Madame Vital rose at her husband's gesture. Gazonal bowed to her.

"Shall I have the honor to cover your head?" said Vital, with joyful obsequiousness.

"At the same price as mine," interposed Bixiou.

"Of course, of course; I ask no other fee than to be quoted by you, messieurs-- Monsieur needs a picturesque hat, something in the style of Monsieur Lousteau's," he continued, looking at Gazonal with the eye of a master. "I will consider it."

"You give yourself a great deal of trouble," said Gazonal.

"Oh! for a few persons only; for those who know how to appreciate the value of the pains I bestow upon them. Now, take the aristocracy--there is but one man there who has truly comprehended the Hat; and that is the Prince de Bethune. How is it that men do not consider, as women do, that the hat is the first thing that strikes the eye? And why have they never thought of changing the present system, which is, let us say it frankly, ignoble? Yes, ignoble; and yet a Frenchman is, of all nationalities, the one most persistent in this folly! I know the difficulties of a change, messieurs. I don't speak of my own writings on the matter, which, as I think, approach it philosophically, but simply as a hatter. I have myself studied means to accentuate the infamous head-covering to which France is now enslaved until I succeed in overthrowing it.

So saying he pointed to the hideous hat in vogue at the present day.

"Behold the enemy, messieurs," he continued. "How is it that the wittiest and most satirical people on earth will consent to wear upon their heads a bit of stove-pipe?--as one of our great writers has called it. Here are some of the infections I have been able to give to those atrocious lines," he added, pointing to a number of his creations. "But, although I am able to conform them to the character of each wearer--for, as you see, there are the hats of a doctor, a grocer, a dandy, an artist, a fat man, a thin man, and so forth--the style itself remains horrible. Seize, I beg of you, my whole thought--"

He took up a hat, low-crowned and wide-brimmed.

"This," he continued, "is the old hat of Claude Vignon, a great critic, in the days when he was a free man and a free-liver. He has lately come round to the ministry; they've made him a professor, a librarian; he writes now for the Debats only; they've appointed him Master of Petitions with a salary of sixteen thousand francs; he earns four thousand more out of his paper, and he is decorated. Well, now see his new hat."

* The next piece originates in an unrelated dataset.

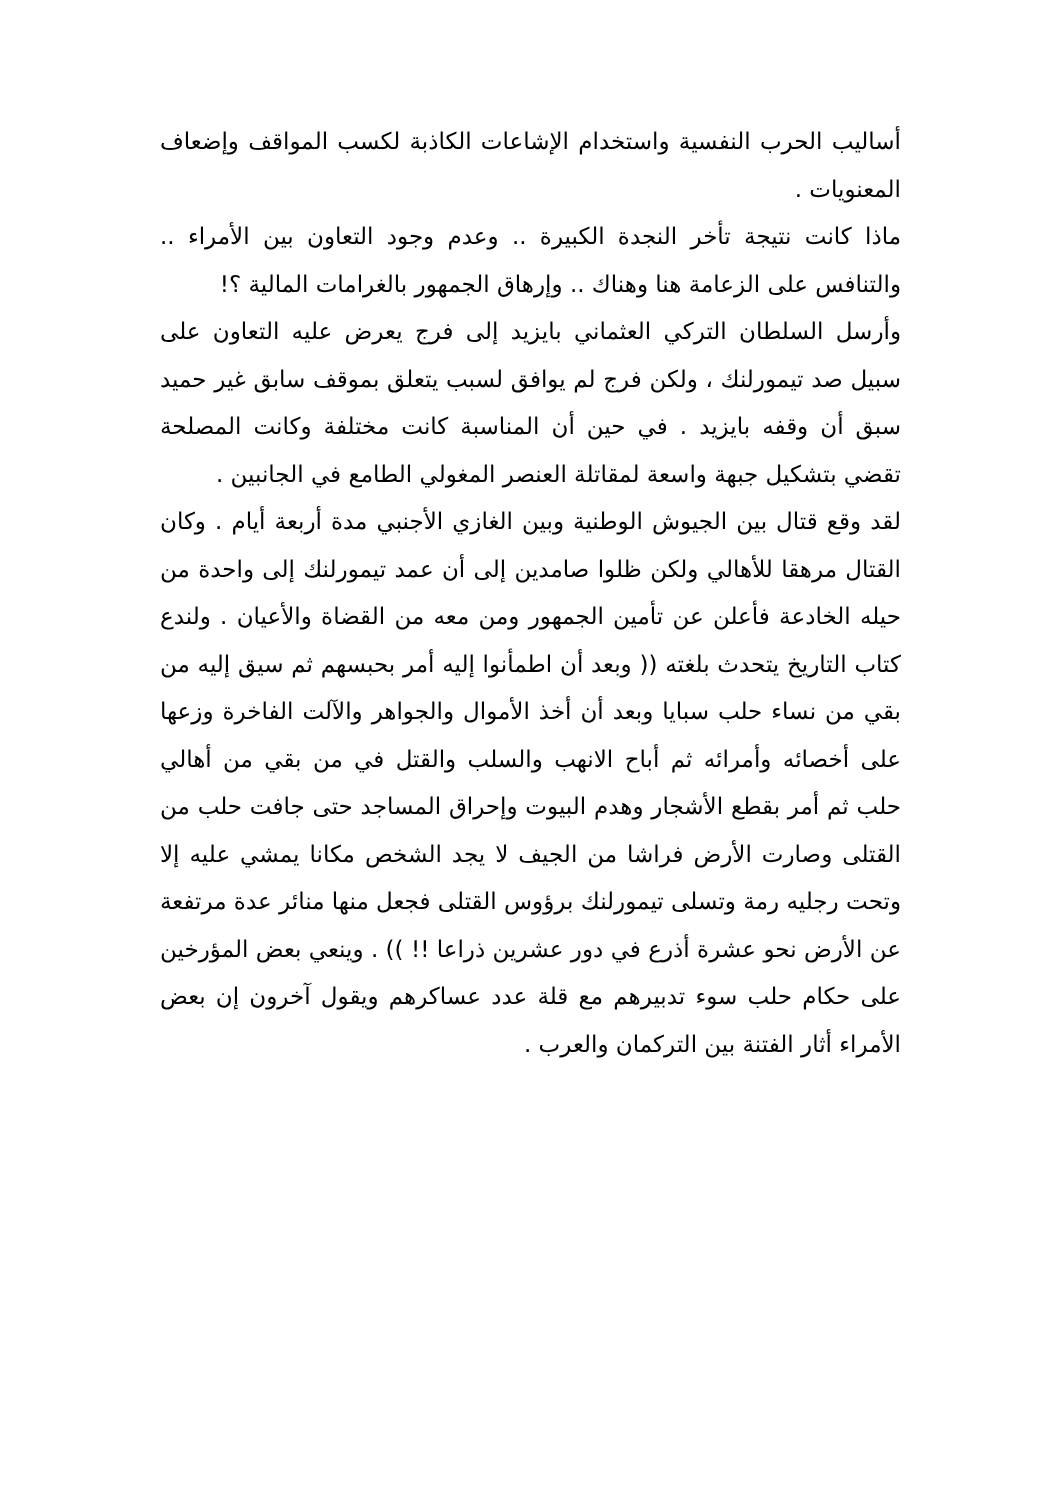أساليب الحرب النفسية واستخدام الإشاعات الكاذبة لكسب المواقف وإضعاف المعنويات .
ماذا كانت نتيجة تأخر النجدة الكبيرة .. وعدم وجود التعاون بين الأمراء .. والتنافس على الزعامة هنا وهناك .. وإرهاق الجمهور بالغرامات المالية ؟!
وأرسل السلطان التركي العثماني بايزيد إلى فرج يعرض عليه التعاون على سبيل صد تيمورلنك ، ولكن فرج لم يوافق لسبب يتعلق بموقف سابق غير حميد سبق أن وقفه بايزيد . في حين أن المناسبة كانت مختلفة وكانت المصلحة تقضي بتشكيل جبهة واسعة لمقاتلة العنصر المغولي الطامع في الجانبين .
لقد وقع قتال بين الجيوش الوطنية وبين الغازي الأجنبي مدة أربعة أيام . وكان القتال مرهقا للأهالي ولكن ظلوا صامدين إلى أن عمد تيمورلنك إلى واحدة من حيله الخادعة فأعلن عن تأمين الجمهور ومن معه من القضاة والأعيان . ولندع كتاب التاريخ يتحدث بلغته (( وبعد أن اطمأنوا إليه أمر بحبسهم ثم سيق إليه من بقي من نساء حلب سبايا وبعد أن أخذ الأموال والجواهر والآلت الفاخرة وزعها على أخصائه وأمرائه ثم أباح الانهب والسلب والقتل في من بقي من أهالي حلب ثم أمر بقطع الأشجار وهدم البيوت وإحراق المساجد حتى جافت حلب من القتلى وصارت الأرض فراشا من الجيف لا يجد الشخص مكانا يمشي عليه إلا وتحت رجليه رمة وتسلى تيمورلنك برؤوس القتلى فجعل منها منائر عدة مرتفعة عن الأرض نحو عشرة أذرع في دور عشرين ذراعا !! )) . وينعي بعض المؤرخين على حكام حلب سوء تدبيرهم مع قلة عدد عساكرهم ويقول آخرون إن بعض الأمراء أثار الفتنة بين التركمان والعرب .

And Vital showed them a hat of a form and design which was truly expressive of the juste-milieu.

"You ought to have made him a Punch and Judy hat!" cried Gazonal.

"You are a man of genius, Monsieur Vital," said Leon.

Vital bowed.

"Would you kindly tell me why the shops of your trade in Paris remain open late at night,--later than the cafes and the wineshops? That fact puzzles me very much," said Gazonal.

"In the first place, our shops are much finer when lighted up than they are in the daytime; next, where we sell ten hats in the daytime we sell fifty at night."

"Everything is queer in Paris," said Leon.

"Thanks to my efforts and my successes," said Vital, returning to the course of his self-laudation, "we are coming to hats with round headpieces. It is to that I tend!"

"What obstacle is there?" asked Gazonal.